In this study of 380 students in a law school’s 2011 graduating class, the data demonstrates a strong correlation between high performance in legal writing courses and high performance in non-legal writing courses. There is also a strong correlation at the opposite end: low performers in legal writing courses are low performers in non-legal writing courses. This article provides the hard data to support the significance of writing skills by demonstrating the correlation between performance in legal writing courses and performance in other law school courses by comparing grades and Grade Point Averages (GPAs). Of course grades and GPA data are not the sole measures of success, but as other research has indicated, good grades often translate to job interviews, job offers, and ultimately, jobs — the true measure of success these days.

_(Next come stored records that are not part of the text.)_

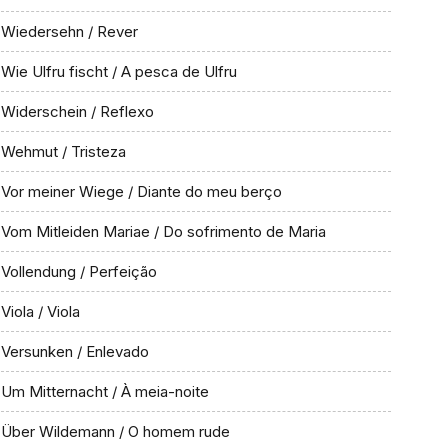
Wiedersehn / Rever
Wie Ulfru fischt / A pesca de Ulfru
Widerschein / Reflexo
Wehmut / Tristeza
Vor meiner Wiege / Diante do meu berço
Vom Mitleiden Mariae / Do sofrimento de Maria
Vollendung / Perfeição
Viola / Viola
Versunken / Enlevado
Um Mitternacht / À meia-noite
Über Wildemann / O homem rude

With the changing economy, declining employment statistics, downsizing legal employment market, increasing tuition at rates exceeding inflation, and a declining law school applicant pool, legal education cannot simply stand by and hope things get better. Information about how performance in legal writing correlates to law school performance outside of the legal writing course is nowhere close to curing any of these ills. Such information is, however, useful for schools in thinking about how to move forward. Slow as it may be to come or as difficult to manage, law schools must react to these and other changes; part of that reaction should include curricular reform that better prepares students for success — with success defined as after-graduation employment. To aid law schools in thinking about curricular reform, this article proves what legal writing professors and legal education reformers have known for a long time: legal writing courses are the linchpin of legal education.